TASK TO COMPLETE
Give the number of lines in the listing that hold the word "Member". Write nothing but that number.

┌────────

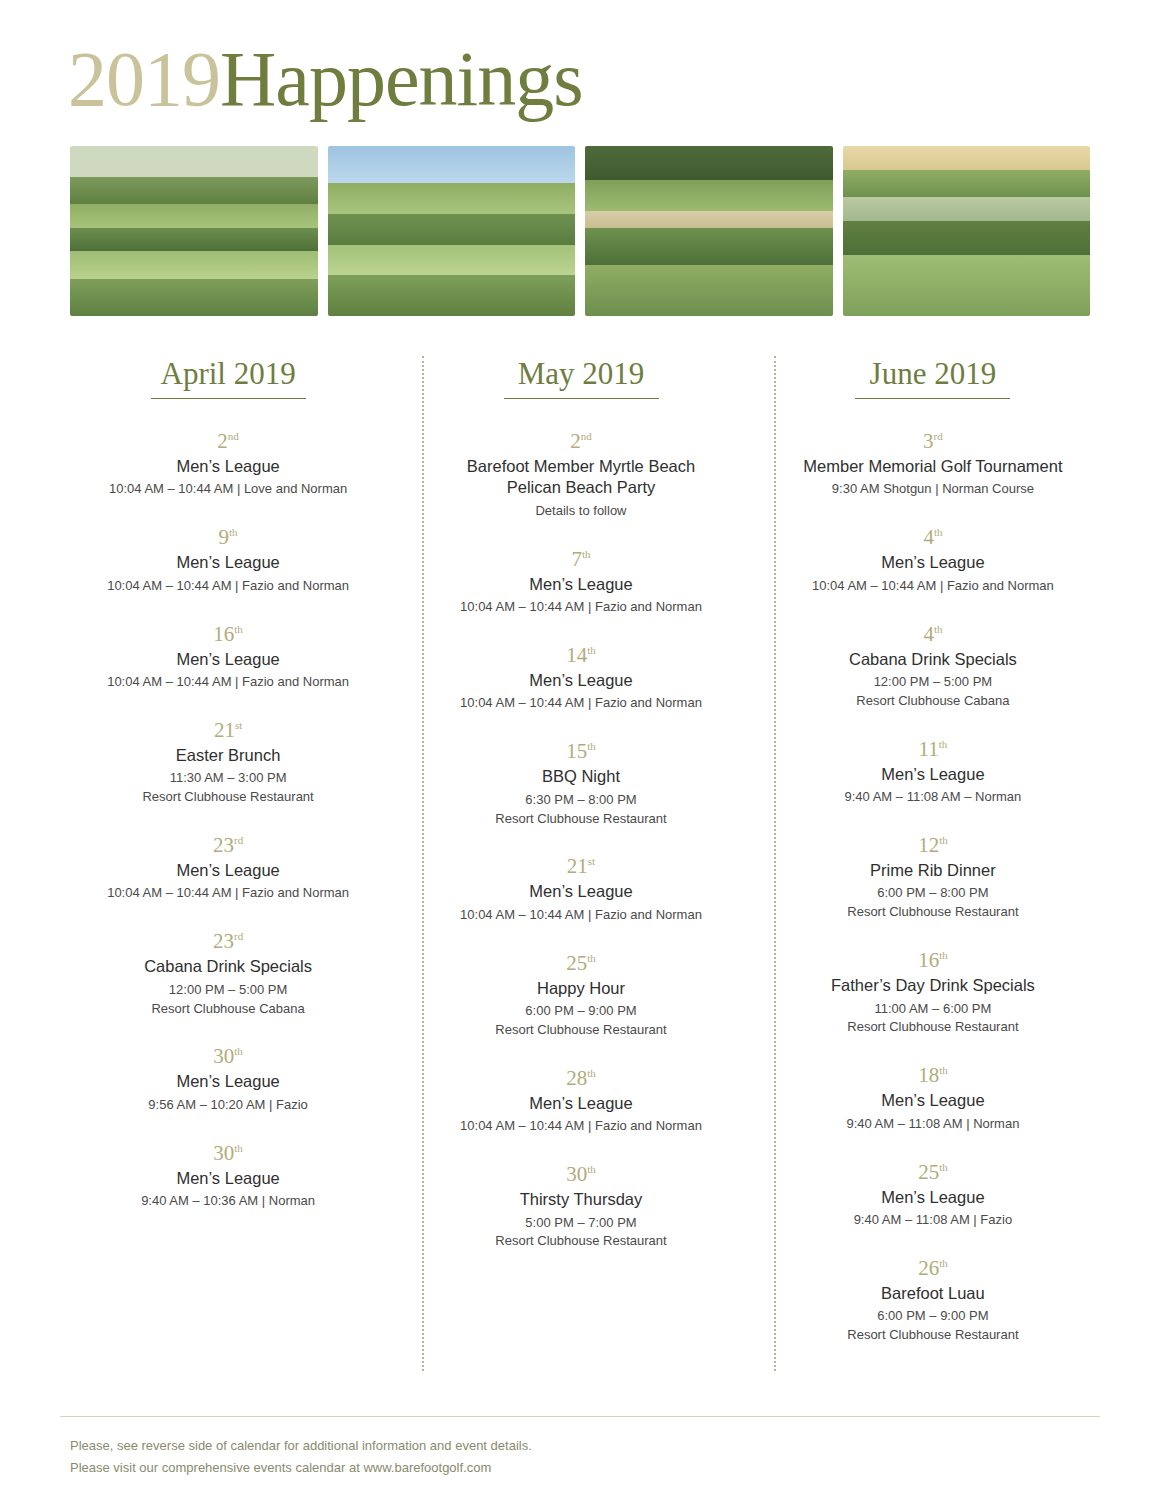2019 Happenings
April 2019
2nd
Men’s League
10:04 AM – 10:44 AM | Love and Norman
9th
Men’s League
10:04 AM – 10:44 AM | Fazio and Norman
16th
Men’s League
10:04 AM – 10:44 AM | Fazio and Norman
21st
Easter Brunch
11:30 AM – 3:00 PM
Resort Clubhouse Restaurant
23rd
Men’s League
10:04 AM – 10:44 AM | Fazio and Norman
23rd
Cabana Drink Specials
12:00 PM – 5:00 PM
Resort Clubhouse Cabana
30th
Men’s League
9:56 AM – 10:20 AM | Fazio
30th
Men’s League
9:40 AM – 10:36 AM | Norman
May 2019
2nd
Barefoot Member Myrtle Beach
Pelican Beach Party
Details to follow
7th
Men’s League
10:04 AM – 10:44 AM | Fazio and Norman
14th
Men’s League
10:04 AM – 10:44 AM | Fazio and Norman
15th
BBQ Night
6:30 PM – 8:00 PM
Resort Clubhouse Restaurant
21st
Men’s League
10:04 AM – 10:44 AM | Fazio and Norman
25th
Happy Hour
6:00 PM – 9:00 PM
Resort Clubhouse Restaurant
28th
Men’s League
10:04 AM – 10:44 AM | Fazio and Norman
30th
Thirsty Thursday
5:00 PM – 7:00 PM
Resort Clubhouse Restaurant
June 2019
3rd
Member Memorial Golf Tournament
9:30 AM Shotgun | Norman Course
4th
Men’s League
10:04 AM – 10:44 AM | Fazio and Norman
4th
Cabana Drink Specials
12:00 PM – 5:00 PM
Resort Clubhouse Cabana
11th
Men’s League
9:40 AM – 11:08 AM – Norman
12th
Prime Rib Dinner
6:00 PM – 8:00 PM
Resort Clubhouse Restaurant
16th
Father’s Day Drink Specials
11:00 AM – 6:00 PM
Resort Clubhouse Restaurant
18th
Men’s League
9:40 AM – 11:08 AM | Norman
25th
Men’s League
9:40 AM – 11:08 AM | Fazio
26th
Barefoot Luau
6:00 PM – 9:00 PM
Resort Clubhouse Restaurant
Please, see reverse side of calendar for additional information and event details.
Please visit our comprehensive events calendar at www.barefootgolf.com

└────────

OUTPUT OF THE TASK
2